Reproduce exactly the line that contains "Zabezpieczenia" and every line after it through the end of the records below, leaving out all pictures.

*** Provided entries Section Begins ***

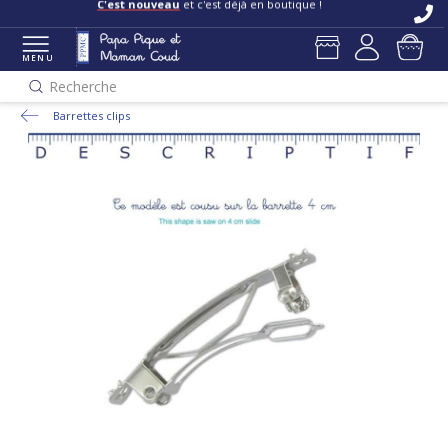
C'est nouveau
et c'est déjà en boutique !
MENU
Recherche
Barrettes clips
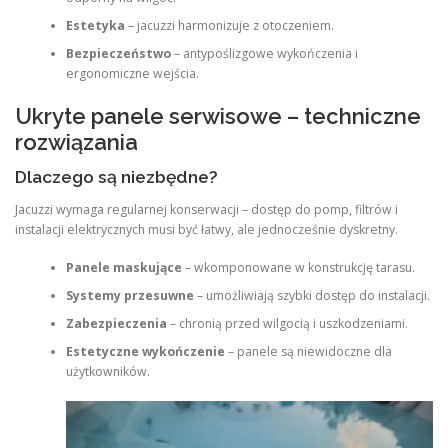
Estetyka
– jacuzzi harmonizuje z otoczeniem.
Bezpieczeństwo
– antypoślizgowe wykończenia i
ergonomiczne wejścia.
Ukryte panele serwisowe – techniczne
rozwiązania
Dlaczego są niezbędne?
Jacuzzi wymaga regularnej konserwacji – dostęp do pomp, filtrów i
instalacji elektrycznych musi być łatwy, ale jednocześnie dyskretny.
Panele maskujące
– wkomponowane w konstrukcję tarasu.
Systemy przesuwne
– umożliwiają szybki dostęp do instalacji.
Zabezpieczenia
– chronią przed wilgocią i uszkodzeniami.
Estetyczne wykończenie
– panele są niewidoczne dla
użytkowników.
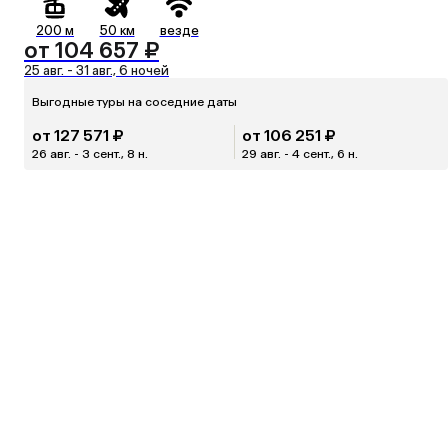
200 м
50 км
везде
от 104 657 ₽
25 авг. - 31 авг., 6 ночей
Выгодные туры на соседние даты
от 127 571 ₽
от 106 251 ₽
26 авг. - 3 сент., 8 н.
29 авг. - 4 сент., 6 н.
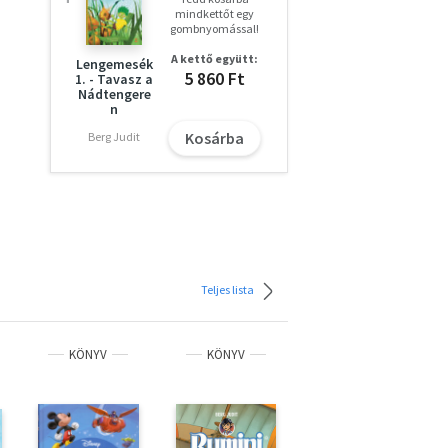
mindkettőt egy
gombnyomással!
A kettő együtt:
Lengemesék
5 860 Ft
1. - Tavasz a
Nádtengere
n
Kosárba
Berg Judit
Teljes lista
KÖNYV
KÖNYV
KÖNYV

*** Provided entries Section Ends ***

**Output below:**
Zabezpieczenia
– chronią przed wilgocią i uszkodzeniami.
Estetyczne wykończenie
– panele są niewidoczne dla
użytkowników.
200 м
50 км
везде
от 104 657 ₽
25 авг. - 31 авг., 6 ночей
Выгодные туры на соседние даты
от 127 571 ₽
от 106 251 ₽
26 авг. - 3 сент., 8 н.
29 авг. - 4 сент., 6 н.
mindkettőt egy
gombnyomással!
A kettő együtt:
Lengemesék
5 860 Ft
1. - Tavasz a
Nádtengere
n
Kosárba
Berg Judit
Teljes lista
KÖNYV
KÖNYV
KÖNYV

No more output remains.